Hari ke 6 aku dan Lily di Jepara, semua masih berjalan menyenangkan. Ibu dan Lily terlihat makin dekat. Terutama saat sedang di dapur, ketika mereka berdua berbagi resep andalan masing-masing. Lily dengan antusias mencoba berbagai masakan khas Jepara. Seperti pagi ini, ibu sedang mengajari Lily membuat pindang serani dan mento isi jamur.
"Baruna itu, kalau ibu masak pindang serani, hadeeeeeh, nasi sebakul juga abis," kata ibu. "Kalau mento ini kesukaan bapak."
"Pindang serani ini mirip-mirip gulai kepala ikan di restoran Padang, ya Bu?"
"Walah, ibu ndak pernah makan masakan Padang.
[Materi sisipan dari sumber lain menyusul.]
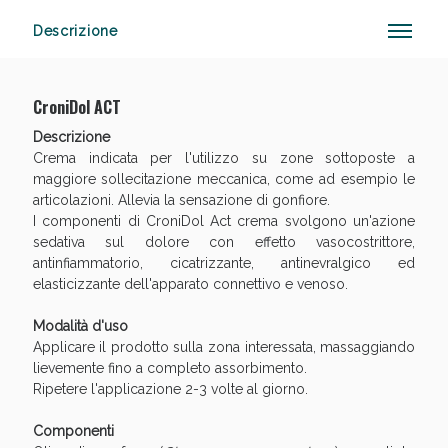
Descrizione
Anticellulite e Fanghi: Sconto fino al 40% valido
CroniDol ACT
oggi!
Descrizione
Crema indicata per l'utilizzo su zone sottoposte a
maggiore sollecitazione meccanica, come ad esempio le
articolazioni. Allevia la sensazione di gonfiore.
I componenti di CroniDol Act crema svolgono un'azione
sedativa sul dolore con effetto vasocostrittore,
antinfiammatorio, cicatrizzante, antinevralgico ed
elasticizzante dell'apparato connettivo e venoso.
Modalità d'uso
Applicare il prodotto sulla zona interessata, massaggiando
lievemente fino a completo assorbimento.
Ripetere l'applicazione 2-3 volte al giorno.
Componenti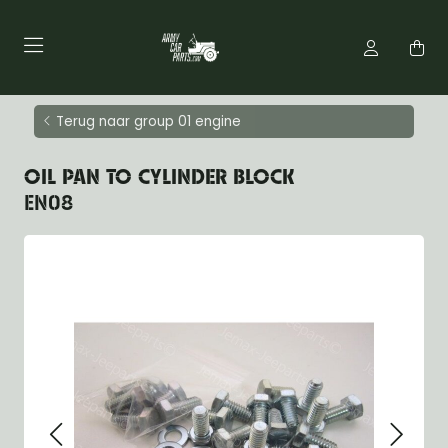
Terug naar group 01 engine
OIL PAN TO CYLINDER BLOCK
EN08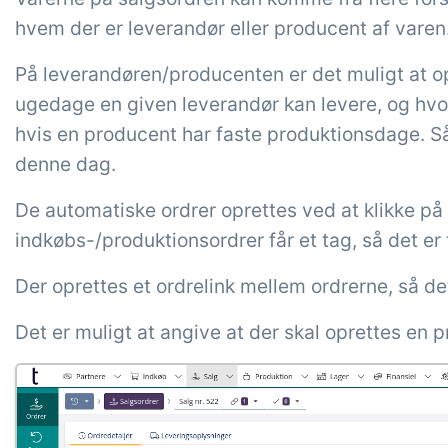
hvem der er leverandør eller producent af varen
På leverandøren/producenten er det muligt at opr
ugedage en given leverandør kan levere, og hvo
hvis en producent har faste produktionsdage. Så 
denne dag.
De automatiske ordrer oprettes ved at klikke p
indkøbs-/produktionsordrer får et tag, så det er 
Der oprettes et ordrelink mellem ordrerne, så de
Det er muligt at angive at der skal oprettes en 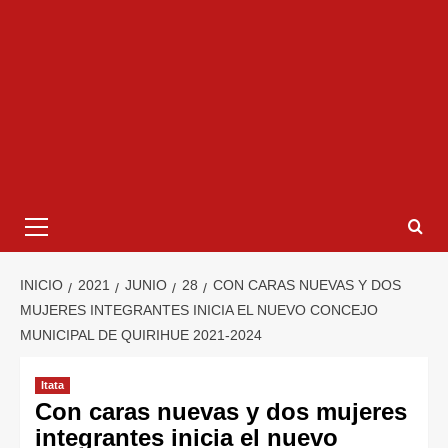
INICIO
2021
JUNIO
28
CON CARAS NUEVAS Y DOS
MUJERES INTEGRANTES INICIA EL NUEVO CONCEJO
MUNICIPAL DE QUIRIHUE 2021-2024
Itata
Con caras nuevas y dos mujeres
integrantes inicia el nuevo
Jadi ya nggak ngerti mirip apa ndak, hehehehe."
Begitulah obrolan mereka yang terdengar selama masak di dapur. Ada saja yang mereka omongin.
Saat masakan matang, kami berempat sarapan bareng-bareng.
"Hmm......kalau dua koki terbaik di dunia sudah bersatu gini, kita tinggal nunggu saja badan kita jadi gembul," komentar bapak sambil memakan nasi lauk mento. Aku pilih makan lauk pindang serani. Meski dengan resep dan cara yang sama, aku bisa merasakan perbedaan masakan Lily dengan masakan ibu. Beda tangan memang beda rasa.
"Kalian cepat-cepatlah atur pernikahan. Jangan lama-lama berpacaran."
Perkataan bapak membuatku berpikir untuk segera berterus terang saja tentang masa lalu Lily. Kutatap Lily yang menunduk mengulik-ulik ikan pindang di piringnya. Aku tahu dia juga resah memikirkan hal yang sama. Mungkinkah ini saat yang tepat untuk kami membuat pengakuan?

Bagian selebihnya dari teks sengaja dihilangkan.